[Opening Extracted data section]

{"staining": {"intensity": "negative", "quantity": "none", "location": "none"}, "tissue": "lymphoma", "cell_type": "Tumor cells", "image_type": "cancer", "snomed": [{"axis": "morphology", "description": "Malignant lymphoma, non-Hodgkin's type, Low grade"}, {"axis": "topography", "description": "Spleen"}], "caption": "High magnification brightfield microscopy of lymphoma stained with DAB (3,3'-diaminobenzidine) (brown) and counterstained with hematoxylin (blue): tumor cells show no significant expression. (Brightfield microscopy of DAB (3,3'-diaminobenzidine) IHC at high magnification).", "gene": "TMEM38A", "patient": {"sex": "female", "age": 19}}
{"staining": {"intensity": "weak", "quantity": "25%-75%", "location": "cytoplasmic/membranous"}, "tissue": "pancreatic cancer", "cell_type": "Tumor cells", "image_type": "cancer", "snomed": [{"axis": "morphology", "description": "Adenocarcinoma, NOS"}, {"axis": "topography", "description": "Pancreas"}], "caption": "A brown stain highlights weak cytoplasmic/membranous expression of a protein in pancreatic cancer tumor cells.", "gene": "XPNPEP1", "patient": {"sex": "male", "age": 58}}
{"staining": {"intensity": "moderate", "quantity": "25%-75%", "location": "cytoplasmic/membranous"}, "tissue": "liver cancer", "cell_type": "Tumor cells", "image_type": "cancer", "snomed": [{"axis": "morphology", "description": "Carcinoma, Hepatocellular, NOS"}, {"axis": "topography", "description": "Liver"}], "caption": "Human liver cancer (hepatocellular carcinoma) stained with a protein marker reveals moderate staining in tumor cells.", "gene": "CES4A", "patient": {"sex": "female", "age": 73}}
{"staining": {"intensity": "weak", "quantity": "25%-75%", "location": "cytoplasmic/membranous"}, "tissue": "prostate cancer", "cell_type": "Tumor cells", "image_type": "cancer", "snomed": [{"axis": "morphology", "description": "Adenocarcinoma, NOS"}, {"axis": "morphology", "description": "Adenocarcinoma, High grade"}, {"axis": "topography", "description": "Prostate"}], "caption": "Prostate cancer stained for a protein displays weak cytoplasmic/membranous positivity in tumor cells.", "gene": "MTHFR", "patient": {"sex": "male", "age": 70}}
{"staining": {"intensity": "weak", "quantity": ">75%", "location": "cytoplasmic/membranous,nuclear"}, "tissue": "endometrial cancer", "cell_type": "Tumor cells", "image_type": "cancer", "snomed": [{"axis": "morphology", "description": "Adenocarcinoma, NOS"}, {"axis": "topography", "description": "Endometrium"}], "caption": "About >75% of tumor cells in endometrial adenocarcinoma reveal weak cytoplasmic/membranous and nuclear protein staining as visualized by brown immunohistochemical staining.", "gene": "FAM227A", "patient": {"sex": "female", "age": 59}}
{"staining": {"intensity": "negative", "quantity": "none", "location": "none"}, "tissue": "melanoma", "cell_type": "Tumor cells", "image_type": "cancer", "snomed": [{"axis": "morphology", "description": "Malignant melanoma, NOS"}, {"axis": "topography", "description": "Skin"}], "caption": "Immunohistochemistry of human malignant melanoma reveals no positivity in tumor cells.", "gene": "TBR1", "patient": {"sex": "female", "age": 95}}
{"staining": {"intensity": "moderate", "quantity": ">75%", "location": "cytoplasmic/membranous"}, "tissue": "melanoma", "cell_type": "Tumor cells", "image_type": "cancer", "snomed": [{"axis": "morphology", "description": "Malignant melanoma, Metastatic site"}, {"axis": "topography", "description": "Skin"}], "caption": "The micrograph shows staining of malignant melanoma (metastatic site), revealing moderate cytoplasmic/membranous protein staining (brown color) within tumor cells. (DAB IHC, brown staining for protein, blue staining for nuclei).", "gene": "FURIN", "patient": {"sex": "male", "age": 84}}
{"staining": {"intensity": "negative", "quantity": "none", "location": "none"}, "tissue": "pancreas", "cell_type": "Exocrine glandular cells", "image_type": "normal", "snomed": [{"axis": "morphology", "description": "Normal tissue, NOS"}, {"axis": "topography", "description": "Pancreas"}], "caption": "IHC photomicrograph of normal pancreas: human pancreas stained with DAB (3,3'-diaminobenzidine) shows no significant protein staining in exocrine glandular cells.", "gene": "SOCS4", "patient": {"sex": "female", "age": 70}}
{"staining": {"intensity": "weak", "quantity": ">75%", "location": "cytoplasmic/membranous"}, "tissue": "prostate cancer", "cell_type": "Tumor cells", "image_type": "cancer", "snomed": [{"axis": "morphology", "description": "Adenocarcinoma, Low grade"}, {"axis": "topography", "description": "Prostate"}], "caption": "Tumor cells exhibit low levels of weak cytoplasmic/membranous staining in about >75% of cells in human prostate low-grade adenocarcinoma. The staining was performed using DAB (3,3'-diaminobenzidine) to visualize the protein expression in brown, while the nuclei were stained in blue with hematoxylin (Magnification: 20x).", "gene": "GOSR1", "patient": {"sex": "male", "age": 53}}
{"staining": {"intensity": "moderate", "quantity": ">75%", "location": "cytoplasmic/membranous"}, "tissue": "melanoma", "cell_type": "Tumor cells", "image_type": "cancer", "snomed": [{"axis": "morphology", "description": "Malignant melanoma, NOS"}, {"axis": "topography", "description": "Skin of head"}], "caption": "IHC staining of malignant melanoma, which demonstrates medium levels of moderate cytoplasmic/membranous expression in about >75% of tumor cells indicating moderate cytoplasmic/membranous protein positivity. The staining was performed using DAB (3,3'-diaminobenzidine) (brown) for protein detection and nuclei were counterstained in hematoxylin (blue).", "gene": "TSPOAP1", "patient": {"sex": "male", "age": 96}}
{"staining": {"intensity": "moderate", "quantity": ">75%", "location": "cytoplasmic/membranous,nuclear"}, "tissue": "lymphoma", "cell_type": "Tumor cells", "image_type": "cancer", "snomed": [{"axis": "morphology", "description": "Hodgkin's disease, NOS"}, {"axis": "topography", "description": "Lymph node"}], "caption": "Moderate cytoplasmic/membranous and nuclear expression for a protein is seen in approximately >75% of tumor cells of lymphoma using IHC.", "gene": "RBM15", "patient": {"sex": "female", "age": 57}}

[Closing Extracted data section]

All records are to be retyped precisely.

Expected answer.
{"staining": {"intensity": "negative", "quantity": "none", "location": "none"}, "tissue": "lymphoma", "cell_type": "Tumor cells", "image_type": "cancer", "snomed": [{"axis": "morphology", "description": "Malignant lymphoma, non-Hodgkin's type, Low grade"}, {"axis": "topography", "description": "Spleen"}], "caption": "High magnification brightfield microscopy of lymphoma stained with DAB (3,3'-diaminobenzidine) (brown) and counterstained with hematoxylin (blue): tumor cells show no significant expression. (Brightfield microscopy of DAB (3,3'-diaminobenzidine) IHC at high magnification).", "gene": "TMEM38A", "patient": {"sex": "female", "age": 19}}
{"staining": {"intensity": "weak", "quantity": "25%-75%", "location": "cytoplasmic/membranous"}, "tissue": "pancreatic cancer", "cell_type": "Tumor cells", "image_type": "cancer", "snomed": [{"axis": "morphology", "description": "Adenocarcinoma, NOS"}, {"axis": "topography", "description": "Pancreas"}], "caption": "A brown stain highlights weak cytoplasmic/membranous expression of a protein in pancreatic cancer tumor cells.", "gene": "XPNPEP1", "patient": {"sex": "male", "age": 58}}
{"staining": {"intensity": "moderate", "quantity": "25%-75%", "location": "cytoplasmic/membranous"}, "tissue": "liver cancer", "cell_type": "Tumor cells", "image_type": "cancer", "snomed": [{"axis": "morphology", "description": "Carcinoma, Hepatocellular, NOS"}, {"axis": "topography", "description": "Liver"}], "caption": "Human liver cancer (hepatocellular carcinoma) stained with a protein marker reveals moderate staining in tumor cells.", "gene": "CES4A", "patient": {"sex": "female", "age": 73}}
{"staining": {"intensity": "weak", "quantity": "25%-75%", "location": "cytoplasmic/membranous"}, "tissue": "prostate cancer", "cell_type": "Tumor cells", "image_type": "cancer", "snomed": [{"axis": "morphology", "description": "Adenocarcinoma, NOS"}, {"axis": "morphology", "description": "Adenocarcinoma, High grade"}, {"axis": "topography", "description": "Prostate"}], "caption": "Prostate cancer stained for a protein displays weak cytoplasmic/membranous positivity in tumor cells.", "gene": "MTHFR", "patient": {"sex": "male", "age": 70}}
{"staining": {"intensity": "weak", "quantity": ">75%", "location": "cytoplasmic/membranous,nuclear"}, "tissue": "endometrial cancer", "cell_type": "Tumor cells", "image_type": "cancer", "snomed": [{"axis": "morphology", "description": "Adenocarcinoma, NOS"}, {"axis": "topography", "description": "Endometrium"}], "caption": "About >75% of tumor cells in endometrial adenocarcinoma reveal weak cytoplasmic/membranous and nuclear protein staining as visualized by brown immunohistochemical staining.", "gene": "FAM227A", "patient": {"sex": "female", "age": 59}}
{"staining": {"intensity": "negative", "quantity": "none", "location": "none"}, "tissue": "melanoma", "cell_type": "Tumor cells", "image_type": "cancer", "snomed": [{"axis": "morphology", "description": "Malignant melanoma, NOS"}, {"axis": "topography", "description": "Skin"}], "caption": "Immunohistochemistry of human malignant melanoma reveals no positivity in tumor cells.", "gene": "TBR1", "patient": {"sex": "female", "age": 95}}
{"staining": {"intensity": "moderate", "quantity": ">75%", "location": "cytoplasmic/membranous"}, "tissue": "melanoma", "cell_type": "Tumor cells", "image_type": "cancer", "snomed": [{"axis": "morphology", "description": "Malignant melanoma, Metastatic site"}, {"axis": "topography", "description": "Skin"}], "caption": "The micrograph shows staining of malignant melanoma (metastatic site), revealing moderate cytoplasmic/membranous protein staining (brown color) within tumor cells. (DAB IHC, brown staining for protein, blue staining for nuclei).", "gene": "FURIN", "patient": {"sex": "male", "age": 84}}
{"staining": {"intensity": "negative", "quantity": "none", "location": "none"}, "tissue": "pancreas", "cell_type": "Exocrine glandular cells", "image_type": "normal", "snomed": [{"axis": "morphology", "description": "Normal tissue, NOS"}, {"axis": "topography", "description": "Pancreas"}], "caption": "IHC photomicrograph of normal pancreas: human pancreas stained with DAB (3,3'-diaminobenzidine) shows no significant protein staining in exocrine glandular cells.", "gene": "SOCS4", "patient": {"sex": "female", "age": 70}}
{"staining": {"intensity": "weak", "quantity": ">75%", "location": "cytoplasmic/membranous"}, "tissue": "prostate cancer", "cell_type": "Tumor cells", "image_type": "cancer", "snomed": [{"axis": "morphology", "description": "Adenocarcinoma, Low grade"}, {"axis": "topography", "description": "Prostate"}], "caption": "Tumor cells exhibit low levels of weak cytoplasmic/membranous staining in about >75% of cells in human prostate low-grade adenocarcinoma. The staining was performed using DAB (3,3'-diaminobenzidine) to visualize the protein expression in brown, while the nuclei were stained in blue with hematoxylin (Magnification: 20x).", "gene": "GOSR1", "patient": {"sex": "male", "age": 53}}
{"staining": {"intensity": "moderate", "quantity": ">75%", "location": "cytoplasmic/membranous"}, "tissue": "melanoma", "cell_type": "Tumor cells", "image_type": "cancer", "snomed": [{"axis": "morphology", "description": "Malignant melanoma, NOS"}, {"axis": "topography", "description": "Skin of head"}], "caption": "IHC staining of malignant melanoma, which demonstrates medium levels of moderate cytoplasmic/membranous expression in about >75% of tumor cells indicating moderate cytoplasmic/membranous protein positivity. The staining was performed using DAB (3,3'-diaminobenzidine) (brown) for protein detection and nuclei were counterstained in hematoxylin (blue).", "gene": "TSPOAP1", "patient": {"sex": "male", "age": 96}}
{"staining": {"intensity": "moderate", "quantity": ">75%", "location": "cytoplasmic/membranous,nuclear"}, "tissue": "lymphoma", "cell_type": "Tumor cells", "image_type": "cancer", "snomed": [{"axis": "morphology", "description": "Hodgkin's disease, NOS"}, {"axis": "topography", "description": "Lymph node"}], "caption": "Moderate cytoplasmic/membranous and nuclear expression for a protein is seen in approximately >75% of tumor cells of lymphoma using IHC.", "gene": "RBM15", "patient": {"sex": "female", "age": 57}}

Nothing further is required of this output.